For inference problems in finite samples, or where \(P\) is of the same order as \(N\), then Bayesian statistics provides a way forward, again under correct model specification. We assume everything we assumed for the MLE, but additionally assume
- That \(\sigma\) is known
- In order to generate our data, the universe drew the components of \({\boldsymbol{\beta}^{*}}\) IID from normal distributions with very high variance: \({\boldsymbol{\beta}^{*}}_p \overset{\mathrm{IID}}{\sim}\mathcal{N}\left(\boldsymbol{0}, \sigma_\beta^2\right)\). For short, we can write \({\boldsymbol{\beta}^{*}}\sim p({\boldsymbol{\beta}^{*}})\) to represent this distribution.
(These assumptions can be relaxed and we can still do Bayesian inference, but the math is more complicated, and the relationship to OLS may be less clear.)
The whole process of choosing a \({\boldsymbol{\beta}^{*}}\) and dataset \(\boldsymbol{Y}\) is now random, and there is a joint distribution (keeping \(\boldsymbol{X}\) fixed), \(p(\boldsymbol{Y}, {\boldsymbol{\beta}^{*}}| \boldsymbol{X}) = p(\boldsymbol{Y}\vert {\boldsymbol{\beta}^{*}}, \boldsymbol{X}) p({\boldsymbol{\beta}^{*}})\). Each new dataset can be imagined as a draw from this joint distribution. On the dataset we have, there was some dependence between what \({\boldsymbol{\beta}^{*}}\) is and what \(\boldsymbol{Y}\) is. So knowing what \(\boldsymbol{Y}\) is should allow us to guess what \({\boldsymbol{\beta}^{*}}\) was in our case, even though we don’t observe it. This guess takes the form of a posterior distribution given by Bayes’ rule: \[ p({\boldsymbol{\beta}^{*}}\vert \boldsymbol{Y}, \boldsymbol{X}) = \frac{p({\boldsymbol{\beta}^{*}}) p(\boldsymbol{Y}\vert {\boldsymbol{\beta}^{*}}, \boldsymbol{X})}{p(\boldsymbol{Y}\vert \boldsymbol{X})}. \] It turns out that, since both \(p(\boldsymbol{Y}\vert \boldsymbol{X})\) and \(p({\boldsymbol{\beta}^{*}})\) are normal, this distribution has a closed form with expected value given by \[ \mathbb{E}_{p({\boldsymbol{\beta}^{*}}\vert \boldsymbol{Y}, \boldsymbol{X})}\left[{\boldsymbol{\beta}^{*}}\right] = (\boldsymbol{X}^\intercal\boldsymbol{X}+ \sigma_\beta^{-2} \boldsymbol{I}_P)^{-1} \boldsymbol{X}^\intercal\boldsymbol{Y}, \] and for very large \(\sigma_\beta\), we have \[ \mathbb{E}_{p({\boldsymbol{\beta}^{*}}\vert \boldsymbol{Y}, \boldsymbol{X})}\left[{\boldsymbol{\beta}^{*}}\right] \approx \hat{\boldsymbol{\beta}}. \]

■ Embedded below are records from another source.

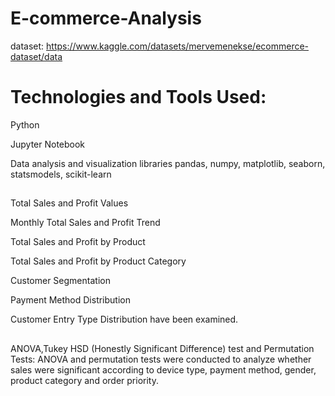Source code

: # E-commerce-Analysis


dataset: https://www.kaggle.com/datasets/mervemenekse/ecommerce-dataset/data

# Technologies and Tools Used:

Python

Jupyter Notebook

Data analysis and visualization libraries  pandas, numpy, matplotlib, seaborn, statsmodels, scikit-learn



##

Total Sales and Profit Values

Monthly Total Sales and Profit Trend

Total Sales and Profit by Product

Total Sales and Profit by Product Category

Customer Segmentation

Payment Method Distribution

Customer Entry Type Distribution have been examined.

##
ANOVA,Tukey HSD (Honestly Significant Difference) test and Permutation Tests: ANOVA and permutation tests were conducted to analyze whether sales were significant according to device type, payment method, gender, product category and order priority.
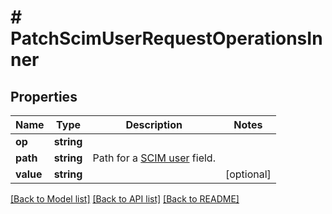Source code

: # # PatchScimUserRequestOperationsInner

## Properties

Name | Type | Description | Notes
------------ | ------------- | ------------- | -------------
**op** | **string** |  |
**path** | **string** | Path for a [SCIM user](/api/scim-overview#scim-user-objects) field. |
**value** | **string** |  | [optional]

[[Back to Model list]](../../README.md#models) [[Back to API list]](../../README.md#endpoints) [[Back to README]](../../README.md)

Method of moments estimation
Finally, we describe a way to do inference that allows for only partial specification of the probability model. Note that our MLE assumptions are equivalent to \[ y_n = {\boldsymbol{\beta}^{*}}^\intercal\boldsymbol{x}_n + \varepsilon_n, \] where \(\varepsilon_n \overset{\mathrm{IID}}{\sim}\mathcal{N}\left(0, \sigma^2\right)\) and independent of \(\boldsymbol{x}_n\). From this it follows that \[ \mathbb{E}\left[\boldsymbol{x}\varepsilon\right] = \mathbb{E}\left[\boldsymbol{x}(y- \boldsymbol{x}^\intercal{\boldsymbol{\beta}^{*}})\right] = 0. \] That is, we assume that the residuals are uncorrelated with the regressors.

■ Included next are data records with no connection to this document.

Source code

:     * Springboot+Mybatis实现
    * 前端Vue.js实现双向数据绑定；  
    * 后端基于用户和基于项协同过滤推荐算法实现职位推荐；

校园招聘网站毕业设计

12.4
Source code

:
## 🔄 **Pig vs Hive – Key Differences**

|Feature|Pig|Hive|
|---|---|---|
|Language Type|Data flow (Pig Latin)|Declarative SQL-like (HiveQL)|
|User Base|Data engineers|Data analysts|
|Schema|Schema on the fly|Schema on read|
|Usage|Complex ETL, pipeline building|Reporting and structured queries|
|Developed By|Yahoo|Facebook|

Suppose now we drop the normal assumption, and simply assume that \(\mathbb{E}\left[\boldsymbol{x}\varepsilon\right] = \boldsymbol{0}\). We can define our estimator \(\hat{\beta}\) to be the value of \(\boldsymbol{\beta}\) that makes the population version of this expectation to hold: \[ \hat{\boldsymbol{\beta}}:= \boldsymbol{\beta}\textrm{ such that } \frac{1}{N} \sum_{n=1}^N\boldsymbol{x}_n (y_n - \boldsymbol{x}_n^\intercal\boldsymbol{\beta}) = \boldsymbol{0}. \] Rearranging this expression gives that \(\hat{\boldsymbol{\beta}}\) is indeed the OLS estimator.